It really depends on the vagaries of your worlds. Goblins and elves have a good chance to inherit the earth because they are immortal, but elves have odd breeding issues and wooden weapons while goblins tend to pick fights with everyone. Dwarves are similarly long lived and exceptionally well equipped, but they have specific biome restrictions on where they settle- they're called "mountainhomes" for a reason. This tends to mean they have few numbers and are always a few bad wars away from irrelevance. Humans are short lived, but reproduce rapidly and can live just about anywhere- this makes them least likely to go extinct quickly but they can have trouble going 1-1 with whatever race ends up dominant unless they have a significant numerical advantage. Kobolds die in four years.

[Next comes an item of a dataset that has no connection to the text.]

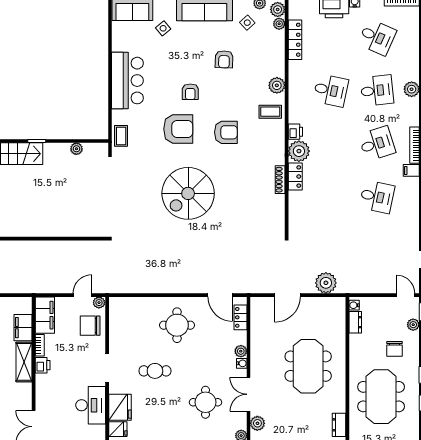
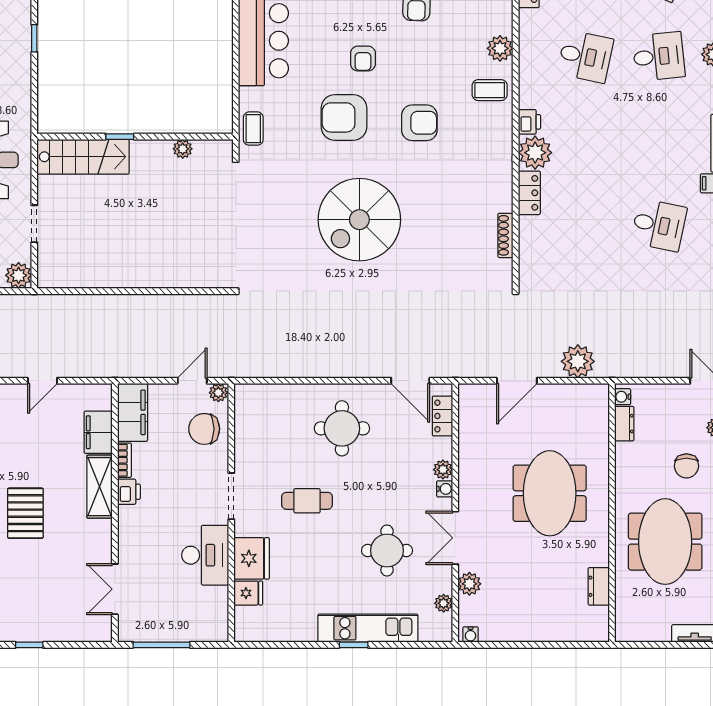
armchair: (178, 129) -> (344, 117), turned 180
desk: (377, 144) -> (659, 141), removed
shoe rack: (280, 180) -> (505, 235), moved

goblins stand a good chance to own the world depending on what animals the elves get access to, and if humans are [NO_EAT].

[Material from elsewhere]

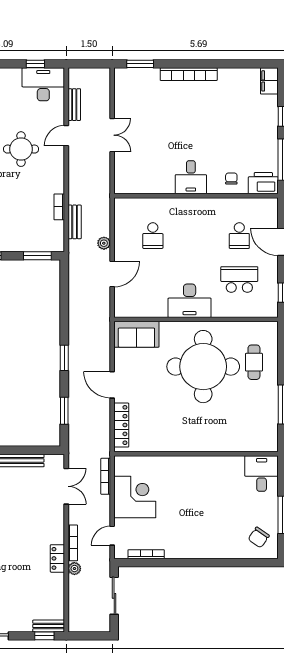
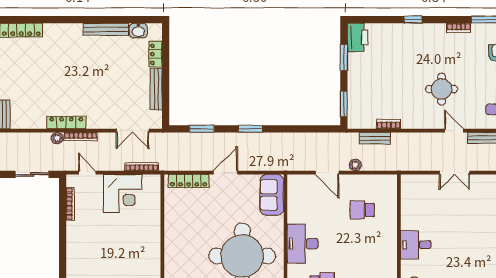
locker: (57, 558) -> (66, 122), width x1.53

see, the problem is that snatched humans die rapidly, just like kobolds. lacking the ability to starve, goblins often produce significant human populations. in addition, i dont know the specifics, goblin civ leaders will sometimes go out and tame creatures that are a match for the worst that the elves can bring.
for some reason, night creatures do not often, if at all, kidnap goblins. sure, they kill goblins, but they dont kidnap them, so you dont have to worry about the geometric growth of night creature numbers in goblin lands. i suspect this is what is behind many of the empty human towns and forts. i've seen default settings worlds where several lineages of night creatures had spouses and 3-5 children...... for 7-8 generations.
goblins do have some population checks the elves lack. murder for one thing. and snatched kids have goblin ethics, so they murder as well. if you're really unlucky, you'll have a clown lord that decides to eat someone every 5-10 years.
i am not sure which one is the greater population check, a wave of night creatures, or expanding population making more potential murderers.